Panelists and event organisers at the WILPF-supported event hosted by the Permanent Mission of Canada to the United Nations (Photo: Sarah Tunnell/WILPF/PeaceWomen)
Tuesday, September 20th, 2016, 1:00pm - 2:30pm
Permanent Mission of Canada to the UN, 885 2nd Ave, New York, 14th Floor,
Women’s International League Peace and Freedom (WILPF)
Women’s Refugee Commission
Hon Marie-Claude Bibeau, Minister of International Development and La Francophonie, Canada
Zrinka Bralo, Chief Executive of Migrants Organise, Bosnia
Sabah Al Hallak, a veteran activist from the Syrian Women’s League
Mina Jaf, Founder and Director, Women’s Refugee Route
Beth Arthy, Director for Middle East and North Africa Department (MENAD), Department for International Development
Amb Miguel Ruiz Cabaňas, Deputy Minister for Multilateral Affairs and Human Rights Mexico
As part of WILPF’s ongoing effort to bring the voices of local women to the attention of the international community, WILPF co-sponsored an event with CARE International and the Women's Refugee Commission on September 20, entitled “Women and Girl’s Perspectives on the Refugee and Migrant Summit.” Hosted by the Permanent Mission of Canada to the United Nations, it featured a number of government representatives from Mexico and Canada and women peace activists from civil society organisations in Bosnia, Denmark, the United Kingdom, and Lebanon.
The discussion focused on the particular challenges faced by displaced women and girls, policy gaps in camps and resettlement states, and how the international community can best respond to improve the lives of female refugees.
Marie-Claude Bibeau, Minister of International Development and La Francophonie, Canada, introduced the panel by reaffirming Canada’s commitment to displaced women and girls. One of the major deficiencies Canada hopes to address is a systemic lack of access to necessary services such as health and reproductive care, she said. Bibeau additionally emphasised displaced women and girl’s susceptibility to trafficking and other forms of sexual and gender-based violence during migrations and in refugee camps.
Zrinka Bralo, Chief Executive of Migrants Organise, from Bosnia offered testimony of her experiences as a refugee during the Yugoslav wars, and described simple reforms that could be enacted in camps and domestic asylum processes to improve the challenges women and girls face as refugees. In the United Kingdom, for example, improvements could be made by simply printing two copies of asylum applications so that wives are not rendered entirely dependent on potentially abusive spouses. In camps, Zrinka noted there is stringent implementation of child-care protocols, while gender-care protocols as simple as placing a lock on lavatory doors go ignored.
Sabah Al Hallak, a veteran activist from the Syrian Women’s League, brought the panel’s attention to weaknesses in the current policies and practices of Lebanon and other governments in protecting and assisting Syrian women and girls, especially around legal barriers to education in Lebanon. She advocated for governments such as Lebanon to provide official documentation to refugees free of charge, and to consider variables such as language and the distance students must travel to school when providing educational services.
Mina Jaf, Founder and Director, Women’s Refugee Route, was born a refugee. Mina confirmed that the New York Declaration boasted strong Women, Peace and Security language, but reminded listeners that “we have seen this language before- we need implementation.” Unsurprisingly, language was a central issue in her presentation. She stressed that despite legal protections guaranteeing same-sex interpretation, in Greece there are few if any female interpreters available to refugees, which renders reporting sexual and gender-based violence or accessing reproductive healthcare impossible for many women and girls.
Beth Arthy, Director for Middle East and North Africa Department (MENAD), spoke about the necessity to protect younger generations of refugees, as their loss is also the loss of our future.
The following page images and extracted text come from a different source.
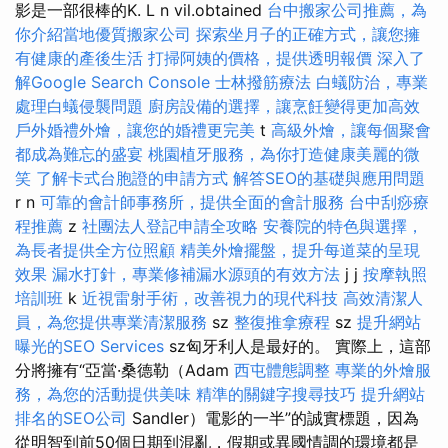
影是一部很棒的K. L n vil.obtained
台中搬家公司推薦，為
你介紹當地優質搬家公司
探索坐月子的正確方式，讓您擁
有健康的產後生活
打掃阿姨的價格，提供透明報價
深入了
解Google Search Console
士林撥筋療法
白蟻防治，專業
處理白蟻侵襲問題
廚房設備的選擇，讓烹飪變得更加高效
戶外婚禮外燴，讓您的婚禮更完美
t
高級外燴，讓每個聚會
都成為難忘的盛宴
桃園植牙服務，為你打造健康美麗的微
笑
了解卡式台胞證的申請方式
解答SEO的基礎與應用問題
r n
可靠的會計師事務所，提供全面的會計服務
台中刮痧療
程推薦
z
社團法人登記申請全攻略
安養院的特色與選擇，
為長者提供全方位照顧
精美外燴擺盤，提升每道菜的呈現
效果
漏水打針，專業修補漏水源頭的有效方法
j j
按摩執照
培訓班
k
近視雷射手術，改善視力的現代科技
高效清潔人
員，為您提供專業清潔服務
sz
整復推拿療程
sz
提升網站
曝光的SEO Services
sz匈牙利人是最好的。 實際上，這部
分將擁有“亞當·桑德勒（Adam
西屯體態調整
專業的外燴服
務，為您的活動提供美味
精準的關鍵字搜尋技巧
提升網站
排名的SEO公司
Sandler）電影的一半”的誠實標題，因為
從明智到前50個日期到混亂，假期或異國情調的環境都是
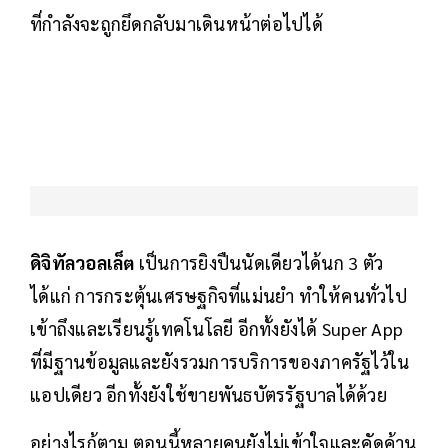
ที่กำลังจะถูกยึดกลับมาเดินหน้าต่อไปได้
ดิจิทัลวอลเล็ต
เป็นการยิงปืนนัดเดียวได้นก 3 ตัว
ได้แก่ การกระตุ้นเศรษฐกิจที่แม่นยำ ทำให้คนทั่วไป
เข้าถึงและเรียนรู้เทคโนโลยี อีกทั้งยังได้ Super App
ที่มีฐานข้อมูลและยังรวมการบริการของภาครัฐไว้ใน
แอปเดียว อีกทั้งยังใช้ขายพันธบัตรรัฐบาลได้ด้วย
อย่างไรก้ตาม ตอนนี้หลายคนยังไม่เข้าใจและคัดค้าน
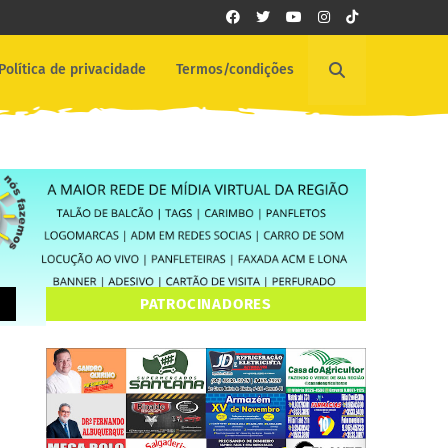
Política de privacidade
Termos/condições
PATROCINADORES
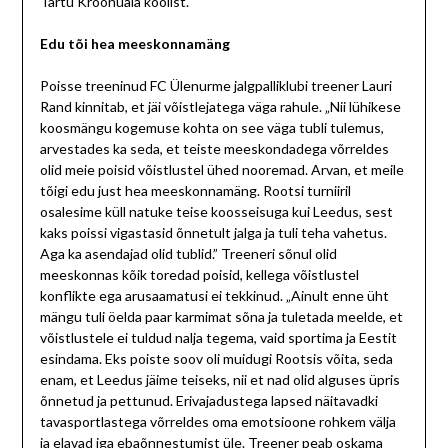
Tartu Kroonuaia koolist.
Edu tõi hea meeskonnamäng
Poisse treeninud FC Ülenurme jalgpalliklubi treener Lauri
Rand kinnitab, et jäi võistlejatega väga rahule. „Nii lühikese
koosmängu kogemuse kohta on see väga tubli tulemus,
arvestades ka seda, et teiste meeskondadega võrreldes
olid meie poisid võistlustel ühed nooremad. Arvan, et meile
tõigi edu just hea meeskonnamäng. Rootsi turniiril
osalesime küll natuke teise koosseisuga kui Leedus, sest
kaks poissi vigastasid õnnetult jalga ja tuli teha vahetus.
Aga ka asendajad olid tublid.” Treeneri sõnul olid
meeskonnas kõik toredad poisid, kellega võistlustel
konflikte ega arusaamatusi ei tekkinud. „Ainult enne üht
mängu tuli öelda paar karmimat sõna ja tuletada meelde, et
võistlustele ei tuldud nalja tegema, vaid sportima ja Eestit
esindama. Eks poiste soov oli muidugi Rootsis võita, seda
enam, et Leedus jäime teiseks, nii et nad olid alguses üpris
õnnetud ja pettunud. Erivajadustega lapsed näitavadki
tavasportlastega võrreldes oma emotsioone rohkem välja
ja elavad iga ebaõnnestumist üle. Treener peab oskama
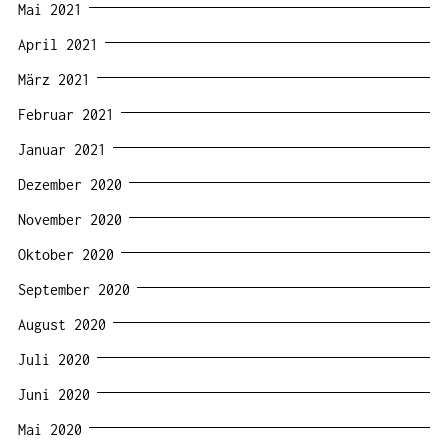
Mai 2021
April 2021
März 2021
Februar 2021
Januar 2021
Dezember 2020
November 2020
Oktober 2020
September 2020
August 2020
Juli 2020
Juni 2020
Mai 2020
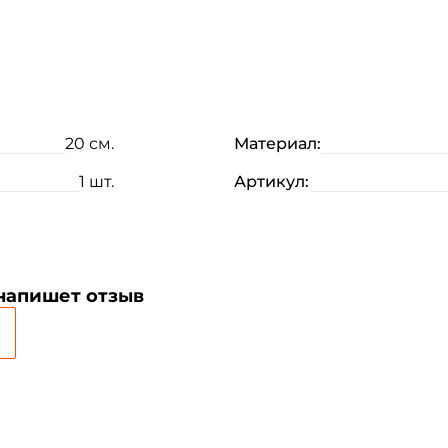
20 см.
Материал:
1 шт.
Артикул:
 напишет отзыв
Создать аккаунт
ФИО: *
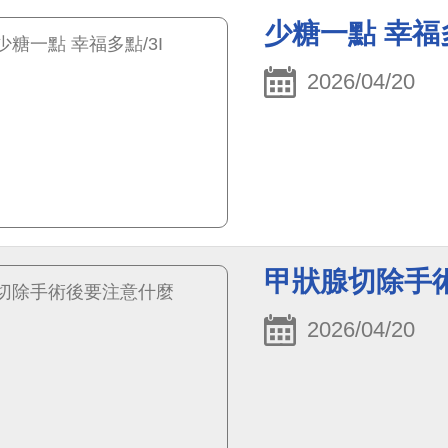
少糖一點 幸福多
2026/04/20
甲狀腺切除手術
2026/04/20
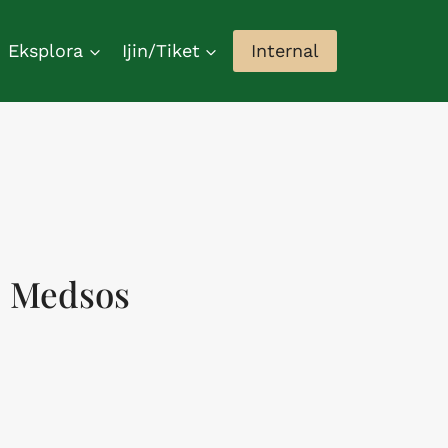
Eksplora
Ijin/Tiket
Internal
Medsos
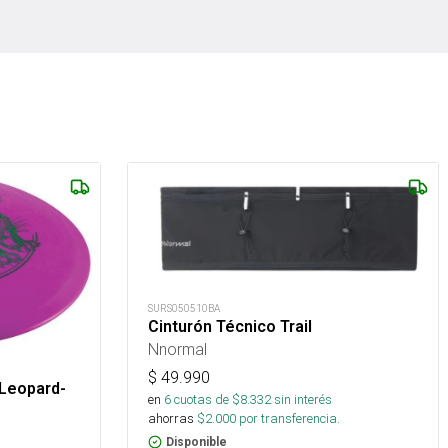
SURS050510BA
Cinturón Técnico Trail
Nnormal
$
49.990
 Leopard-
en
6
cuotas de $
8.332
sin interés
ahorras
$
2.000
por transferencia.
Disponible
As Arthy completed her remarks, she stated, “Let us not let the voices of girls fleeing their homes for freedom and education go unheard.”
Amb Miguel Ruiz Cabaňas, Deputy Minister for Multilateral Affairs and Human Rights Mexico, expressed his desire to discover how the international community can become true agents of change. This is particularly vital in light of the increased flow of refugees from Central America. Cabaňas highlighted a contest the Mexican Women’s Institute launched two years ago, titled “Tell Me Your Story.” The contest invited refugee women to share their experiences of migration and integration into their new communities. He remarked that though many of their stories included struggle, the purpose of the project was not to label them as victims, but to understand and celebrate how they overcame their challenges.
The testimonies offered by the event panellists provided insight into how the international community can incorporate a gender perspective into its policies and practices for women and girls. As Minister Bibeau, stated at the event, “Women and girls are strong agents of change, they are agents of peace, and a key part of any movement.”